Rethinking Tombstones

Intro

RAMCloud currently uses tombstones to mark deleted objects as such. The whole point is to avoid object resurrection when a server fails and its data is restored during crash recovery. When an object is deleted or overwritten a special record is appended to the log that nullifies the particular object instance that is no longer valid. The tombstone must persist until the object it refers to is no longer in any segment that is part of the durable log.

Objects current contain the following information:

ObjectId of object deleted (8 bytes)
TableId of table in which deleted object existed (8 bytes)
Version of object deleted (8 bytes)
SegmentId where deleted object resided (8 bytes) [used to determine when a tombstone may be cleaned from the log]

Unfortunately, tombstones have a number of crappy characteristics:

They're big - about 42 bytes, which is close to the minimum object size. With string keys they threaten to become even bigger.
They cannot be garbage collected without cleaning on disk first. That is, we must completely remove from the persistent log the object a tombstone refers to before the tombstone itself may be discarded. This affects in-memory cleaning in that sometimes it must wait for disk cleaning to occur (even if the disk isn't nearly full) before it can make more progress.
Tracking when a tombstone is eligible for garbage collection is difficult. When an object is cleaned, there's no easy way to update statistics in the segment its tombstone resides in. The cleaner therefore has to either calculate dead tombstone space by scanning segments (expensive), or ignore their existence (inaccurate). An alternative is to maintain pointers between deleted objects and their tombstones (in both directions), so that i) tombstones can be marked as free space when the object's segment is cleaned and ii) pointers to tombstones can be updated when the tombstone's segment is cleaned and it's relocated.

Possible changes to tombstones

Conjoin with object writes when objects are overwritten. This piggybacking saves space at some complexity cost. Ask John/Ankita for details.
~~Shrink tombstones such that they only include the last two fields (Version and SegmentId)~~. This will work if we make versions server-unique. On recovery, recovering masters keep track of all object and tombstone versions seen and ensure that dead objects are not made live again. This probably requires at worst an extra 8 bytes per tombstone during recovery, which worst case would be about an additional 8/28 ~= 29% overhead if the partition contains only tombstones.

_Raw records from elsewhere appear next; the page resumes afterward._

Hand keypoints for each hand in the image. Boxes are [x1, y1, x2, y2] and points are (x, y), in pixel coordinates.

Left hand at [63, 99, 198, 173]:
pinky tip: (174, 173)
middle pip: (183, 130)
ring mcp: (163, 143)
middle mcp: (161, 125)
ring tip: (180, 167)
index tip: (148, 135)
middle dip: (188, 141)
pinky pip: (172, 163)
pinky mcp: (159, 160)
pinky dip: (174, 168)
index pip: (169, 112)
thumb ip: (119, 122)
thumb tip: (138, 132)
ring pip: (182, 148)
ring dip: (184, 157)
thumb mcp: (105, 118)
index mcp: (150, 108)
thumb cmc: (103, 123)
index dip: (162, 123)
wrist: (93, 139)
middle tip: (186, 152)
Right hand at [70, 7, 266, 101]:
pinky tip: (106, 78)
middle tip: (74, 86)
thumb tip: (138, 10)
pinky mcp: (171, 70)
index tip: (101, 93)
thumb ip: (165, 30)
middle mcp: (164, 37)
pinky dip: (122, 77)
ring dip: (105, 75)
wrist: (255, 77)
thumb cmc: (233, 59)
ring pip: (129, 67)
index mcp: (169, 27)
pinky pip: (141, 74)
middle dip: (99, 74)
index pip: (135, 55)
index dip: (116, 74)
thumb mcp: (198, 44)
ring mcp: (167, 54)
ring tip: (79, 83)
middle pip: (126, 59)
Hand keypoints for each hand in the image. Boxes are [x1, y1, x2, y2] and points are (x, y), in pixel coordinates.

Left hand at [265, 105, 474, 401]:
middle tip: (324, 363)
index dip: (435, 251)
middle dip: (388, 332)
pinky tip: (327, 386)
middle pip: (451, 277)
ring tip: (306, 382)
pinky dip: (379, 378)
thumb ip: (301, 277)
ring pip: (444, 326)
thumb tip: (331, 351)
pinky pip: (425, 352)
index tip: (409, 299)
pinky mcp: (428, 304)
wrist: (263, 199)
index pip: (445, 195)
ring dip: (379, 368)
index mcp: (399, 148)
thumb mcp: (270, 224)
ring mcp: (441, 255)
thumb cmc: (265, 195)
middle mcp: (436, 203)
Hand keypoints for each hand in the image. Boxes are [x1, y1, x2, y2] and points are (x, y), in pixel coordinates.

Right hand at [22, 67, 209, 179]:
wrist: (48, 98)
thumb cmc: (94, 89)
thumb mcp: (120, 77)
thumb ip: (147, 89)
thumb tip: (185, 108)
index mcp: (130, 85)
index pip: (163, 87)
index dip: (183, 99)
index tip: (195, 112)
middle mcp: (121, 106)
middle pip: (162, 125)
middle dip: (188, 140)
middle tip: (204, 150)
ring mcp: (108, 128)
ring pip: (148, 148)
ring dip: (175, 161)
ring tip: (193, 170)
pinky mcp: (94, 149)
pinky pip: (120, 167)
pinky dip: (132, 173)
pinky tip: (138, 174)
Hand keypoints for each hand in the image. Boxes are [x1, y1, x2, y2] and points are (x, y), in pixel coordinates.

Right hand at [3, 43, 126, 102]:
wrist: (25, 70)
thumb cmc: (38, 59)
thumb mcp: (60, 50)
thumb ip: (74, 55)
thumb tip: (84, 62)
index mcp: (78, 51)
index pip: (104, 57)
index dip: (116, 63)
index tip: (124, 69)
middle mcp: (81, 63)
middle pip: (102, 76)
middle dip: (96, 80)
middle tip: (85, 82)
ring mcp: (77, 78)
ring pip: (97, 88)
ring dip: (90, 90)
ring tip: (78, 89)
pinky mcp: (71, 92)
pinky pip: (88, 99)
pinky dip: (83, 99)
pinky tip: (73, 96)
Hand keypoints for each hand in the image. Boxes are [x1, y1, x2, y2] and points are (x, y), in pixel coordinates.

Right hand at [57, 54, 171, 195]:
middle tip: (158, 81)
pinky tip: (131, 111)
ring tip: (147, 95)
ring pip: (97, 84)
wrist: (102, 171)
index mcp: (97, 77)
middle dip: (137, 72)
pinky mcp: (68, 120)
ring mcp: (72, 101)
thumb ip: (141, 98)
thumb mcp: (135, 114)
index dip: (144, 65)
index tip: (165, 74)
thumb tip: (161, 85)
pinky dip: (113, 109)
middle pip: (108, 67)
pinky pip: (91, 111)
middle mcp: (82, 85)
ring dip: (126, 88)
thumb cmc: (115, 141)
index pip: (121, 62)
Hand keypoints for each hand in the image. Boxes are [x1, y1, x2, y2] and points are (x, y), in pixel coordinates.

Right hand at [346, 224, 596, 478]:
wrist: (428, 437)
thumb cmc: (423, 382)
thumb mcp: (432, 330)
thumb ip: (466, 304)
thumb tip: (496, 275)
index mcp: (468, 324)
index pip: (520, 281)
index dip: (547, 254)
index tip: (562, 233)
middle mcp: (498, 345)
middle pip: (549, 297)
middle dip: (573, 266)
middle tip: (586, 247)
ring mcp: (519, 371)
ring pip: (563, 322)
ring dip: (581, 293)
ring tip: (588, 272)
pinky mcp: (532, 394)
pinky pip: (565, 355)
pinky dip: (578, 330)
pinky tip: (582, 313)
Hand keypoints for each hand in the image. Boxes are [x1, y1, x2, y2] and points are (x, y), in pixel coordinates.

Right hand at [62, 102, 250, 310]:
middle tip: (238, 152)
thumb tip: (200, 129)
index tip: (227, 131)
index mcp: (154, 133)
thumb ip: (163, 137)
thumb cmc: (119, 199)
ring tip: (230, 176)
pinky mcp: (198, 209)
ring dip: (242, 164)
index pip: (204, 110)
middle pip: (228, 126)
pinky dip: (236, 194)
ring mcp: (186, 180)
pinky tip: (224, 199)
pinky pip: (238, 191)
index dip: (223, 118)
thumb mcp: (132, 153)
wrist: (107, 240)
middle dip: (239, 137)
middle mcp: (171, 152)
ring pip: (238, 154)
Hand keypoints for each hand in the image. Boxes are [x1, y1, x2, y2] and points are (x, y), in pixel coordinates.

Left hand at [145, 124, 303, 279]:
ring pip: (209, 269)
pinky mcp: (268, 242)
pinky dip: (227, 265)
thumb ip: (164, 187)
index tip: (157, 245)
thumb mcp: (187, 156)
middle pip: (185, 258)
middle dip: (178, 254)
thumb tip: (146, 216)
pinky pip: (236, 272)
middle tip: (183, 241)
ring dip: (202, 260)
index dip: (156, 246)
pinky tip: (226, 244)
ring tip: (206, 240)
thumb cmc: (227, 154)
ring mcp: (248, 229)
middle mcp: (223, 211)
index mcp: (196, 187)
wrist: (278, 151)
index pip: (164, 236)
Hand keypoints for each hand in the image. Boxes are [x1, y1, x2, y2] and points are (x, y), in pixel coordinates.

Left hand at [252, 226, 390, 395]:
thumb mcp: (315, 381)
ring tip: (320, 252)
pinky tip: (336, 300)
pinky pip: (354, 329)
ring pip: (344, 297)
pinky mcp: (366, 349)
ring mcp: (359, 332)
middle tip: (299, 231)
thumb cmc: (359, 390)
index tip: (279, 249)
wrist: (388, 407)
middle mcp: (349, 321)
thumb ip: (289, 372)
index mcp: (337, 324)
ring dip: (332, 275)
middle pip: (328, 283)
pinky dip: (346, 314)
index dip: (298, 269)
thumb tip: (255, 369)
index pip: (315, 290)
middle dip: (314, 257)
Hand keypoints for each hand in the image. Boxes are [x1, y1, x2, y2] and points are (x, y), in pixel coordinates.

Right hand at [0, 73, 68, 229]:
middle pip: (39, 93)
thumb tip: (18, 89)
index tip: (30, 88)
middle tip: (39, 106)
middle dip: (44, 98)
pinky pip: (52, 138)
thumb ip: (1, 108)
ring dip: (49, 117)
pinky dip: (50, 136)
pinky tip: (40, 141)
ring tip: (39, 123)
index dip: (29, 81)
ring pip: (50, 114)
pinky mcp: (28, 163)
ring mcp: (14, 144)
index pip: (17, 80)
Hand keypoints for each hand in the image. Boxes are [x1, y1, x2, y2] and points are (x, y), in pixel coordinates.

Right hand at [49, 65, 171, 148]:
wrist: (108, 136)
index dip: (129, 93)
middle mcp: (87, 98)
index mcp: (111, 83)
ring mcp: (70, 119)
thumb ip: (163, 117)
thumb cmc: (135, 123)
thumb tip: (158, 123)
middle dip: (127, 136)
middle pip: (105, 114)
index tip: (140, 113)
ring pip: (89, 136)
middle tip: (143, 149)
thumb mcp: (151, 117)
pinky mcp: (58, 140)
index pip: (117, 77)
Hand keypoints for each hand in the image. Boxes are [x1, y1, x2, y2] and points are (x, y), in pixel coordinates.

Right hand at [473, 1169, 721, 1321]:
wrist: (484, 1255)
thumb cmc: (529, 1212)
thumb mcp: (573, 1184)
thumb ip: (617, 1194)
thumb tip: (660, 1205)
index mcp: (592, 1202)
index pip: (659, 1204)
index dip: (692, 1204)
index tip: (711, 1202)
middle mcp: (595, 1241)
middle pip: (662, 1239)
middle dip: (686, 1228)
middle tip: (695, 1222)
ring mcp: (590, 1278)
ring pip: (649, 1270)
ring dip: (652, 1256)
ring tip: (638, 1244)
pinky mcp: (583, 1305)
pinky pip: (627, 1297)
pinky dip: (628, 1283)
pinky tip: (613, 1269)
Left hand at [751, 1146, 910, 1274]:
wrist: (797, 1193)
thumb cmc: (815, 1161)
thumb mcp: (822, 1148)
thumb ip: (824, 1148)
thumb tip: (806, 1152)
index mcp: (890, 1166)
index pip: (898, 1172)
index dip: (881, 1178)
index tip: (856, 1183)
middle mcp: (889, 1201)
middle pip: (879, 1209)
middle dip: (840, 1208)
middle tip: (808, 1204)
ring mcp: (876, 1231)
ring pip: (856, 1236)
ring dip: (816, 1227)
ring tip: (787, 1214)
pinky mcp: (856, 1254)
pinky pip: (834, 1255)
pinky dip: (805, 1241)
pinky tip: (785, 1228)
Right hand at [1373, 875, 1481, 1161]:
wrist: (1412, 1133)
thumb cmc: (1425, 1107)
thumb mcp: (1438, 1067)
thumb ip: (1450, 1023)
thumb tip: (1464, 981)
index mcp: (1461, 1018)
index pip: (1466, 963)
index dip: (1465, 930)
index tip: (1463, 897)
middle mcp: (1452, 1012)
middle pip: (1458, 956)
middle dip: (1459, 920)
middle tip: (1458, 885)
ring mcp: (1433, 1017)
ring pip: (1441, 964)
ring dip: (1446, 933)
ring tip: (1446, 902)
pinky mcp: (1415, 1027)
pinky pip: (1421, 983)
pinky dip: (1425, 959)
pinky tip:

Turns out this won't work. The problem is that during recovery the backups must filter out objects and tombstones based on their partition in order to report them to the correct recovery master. If tombstones don't contain any tablet and object information, then they cannot be filtered. For this to work, we'd need at least the table id and probably the hash of the key. So we're back to four 64-bit fields (Version, SegmentId, TableId, ObjectHash).
Nuke tombstones entirely. XXX fill me in

Some tradeoffs with this approach include:
1. Extra log overhead per object to record which live bit corresponds to it.
2. Extra RPCs to backups during deletes (must both write to R backups via log and contact R other backups to flip bits). John has a clever enhancement for this where we write tombstones to special tombstone segments (or a separate tombstone log) and clean that log by batching out this bit flip updates in the background. We still have the same amount of messages in the worst case, but at least they're out of the fast path.
3. Extra memory overhead on backups to keep free bit vectors in memory for all segments stored.